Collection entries

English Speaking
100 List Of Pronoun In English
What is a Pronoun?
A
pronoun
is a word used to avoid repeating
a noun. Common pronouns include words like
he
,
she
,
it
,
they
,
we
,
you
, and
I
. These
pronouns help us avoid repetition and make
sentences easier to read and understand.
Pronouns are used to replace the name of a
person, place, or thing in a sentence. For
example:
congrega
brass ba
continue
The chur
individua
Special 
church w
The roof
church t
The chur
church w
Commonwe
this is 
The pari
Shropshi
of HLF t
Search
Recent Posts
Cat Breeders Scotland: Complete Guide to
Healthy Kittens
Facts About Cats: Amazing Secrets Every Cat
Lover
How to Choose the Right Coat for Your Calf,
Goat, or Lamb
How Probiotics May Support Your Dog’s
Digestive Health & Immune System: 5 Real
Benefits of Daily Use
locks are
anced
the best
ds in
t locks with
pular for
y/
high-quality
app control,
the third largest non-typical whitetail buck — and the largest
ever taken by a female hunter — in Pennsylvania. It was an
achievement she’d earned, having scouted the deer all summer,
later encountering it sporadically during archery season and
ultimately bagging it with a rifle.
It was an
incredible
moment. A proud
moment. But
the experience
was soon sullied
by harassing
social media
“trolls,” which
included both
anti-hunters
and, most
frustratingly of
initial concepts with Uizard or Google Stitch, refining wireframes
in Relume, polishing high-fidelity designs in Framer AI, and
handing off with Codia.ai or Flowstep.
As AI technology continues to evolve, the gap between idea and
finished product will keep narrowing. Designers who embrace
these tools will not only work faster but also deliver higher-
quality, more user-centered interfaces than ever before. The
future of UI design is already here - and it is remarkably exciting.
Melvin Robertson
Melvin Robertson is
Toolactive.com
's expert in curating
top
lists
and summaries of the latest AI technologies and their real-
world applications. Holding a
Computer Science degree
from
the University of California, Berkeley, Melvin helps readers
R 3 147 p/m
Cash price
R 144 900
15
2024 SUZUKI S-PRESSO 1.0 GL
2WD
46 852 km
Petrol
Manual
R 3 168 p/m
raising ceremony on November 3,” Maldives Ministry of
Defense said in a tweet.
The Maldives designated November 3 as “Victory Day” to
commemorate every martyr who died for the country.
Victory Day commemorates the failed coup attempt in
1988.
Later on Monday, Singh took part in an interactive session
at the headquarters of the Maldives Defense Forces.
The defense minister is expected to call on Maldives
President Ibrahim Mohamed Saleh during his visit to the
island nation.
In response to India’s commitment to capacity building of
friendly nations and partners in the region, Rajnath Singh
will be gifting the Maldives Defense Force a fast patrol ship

→ **WHAT IS BEING ASKED**: Put down all the data once more, exactly as it appears above.

→ **ANSWER SECTION**:
English Speaking
100 List Of Pronoun In English
What is a Pronoun?
A
pronoun
is a word used to avoid repeating
a noun. Common pronouns include words like
he
,
she
,
it
,
they
,
we
,
you
, and
I
. These
pronouns help us avoid repetition and make
sentences easier to read and understand.
Pronouns are used to replace the name of a
person, place, or thing in a sentence. For
example:
congrega
brass ba
continue
The chur
individua
Special 
church w
The roof
church t
The chur
church w
Commonwe
this is 
The pari
Shropshi
of HLF t
Search
Recent Posts
Cat Breeders Scotland: Complete Guide to
Healthy Kittens
Facts About Cats: Amazing Secrets Every Cat
Lover
How to Choose the Right Coat for Your Calf,
Goat, or Lamb
How Probiotics May Support Your Dog’s
Digestive Health & Immune System: 5 Real
Benefits of Daily Use
locks are
anced
the best
ds in
t locks with
pular for
y/
high-quality
app control,
the third largest non-typical whitetail buck — and the largest
ever taken by a female hunter — in Pennsylvania. It was an
achievement she’d earned, having scouted the deer all summer,
later encountering it sporadically during archery season and
ultimately bagging it with a rifle.
It was an
incredible
moment. A proud
moment. But
the experience
was soon sullied
by harassing
social media
“trolls,” which
included both
anti-hunters
and, most
frustratingly of
initial concepts with Uizard or Google Stitch, refining wireframes
in Relume, polishing high-fidelity designs in Framer AI, and
handing off with Codia.ai or Flowstep.
As AI technology continues to evolve, the gap between idea and
finished product will keep narrowing. Designers who embrace
these tools will not only work faster but also deliver higher-
quality, more user-centered interfaces than ever before. The
future of UI design is already here - and it is remarkably exciting.
Melvin Robertson
Melvin Robertson is
Toolactive.com
's expert in curating
top
lists
and summaries of the latest AI technologies and their real-
world applications. Holding a
Computer Science degree
from
the University of California, Berkeley, Melvin helps readers
R 3 147 p/m
Cash price
R 144 900
15
2024 SUZUKI S-PRESSO 1.0 GL
2WD
46 852 km
Petrol
Manual
R 3 168 p/m
raising ceremony on November 3,” Maldives Ministry of
Defense said in a tweet.
The Maldives designated November 3 as “Victory Day” to
commemorate every martyr who died for the country.
Victory Day commemorates the failed coup attempt in
1988.
Later on Monday, Singh took part in an interactive session
at the headquarters of the Maldives Defense Forces.
The defense minister is expected to call on Maldives
President Ibrahim Mohamed Saleh during his visit to the
island nation.
In response to India’s commitment to capacity building of
friendly nations and partners in the region, Rajnath Singh
will be gifting the Maldives Defense Force a fast patrol ship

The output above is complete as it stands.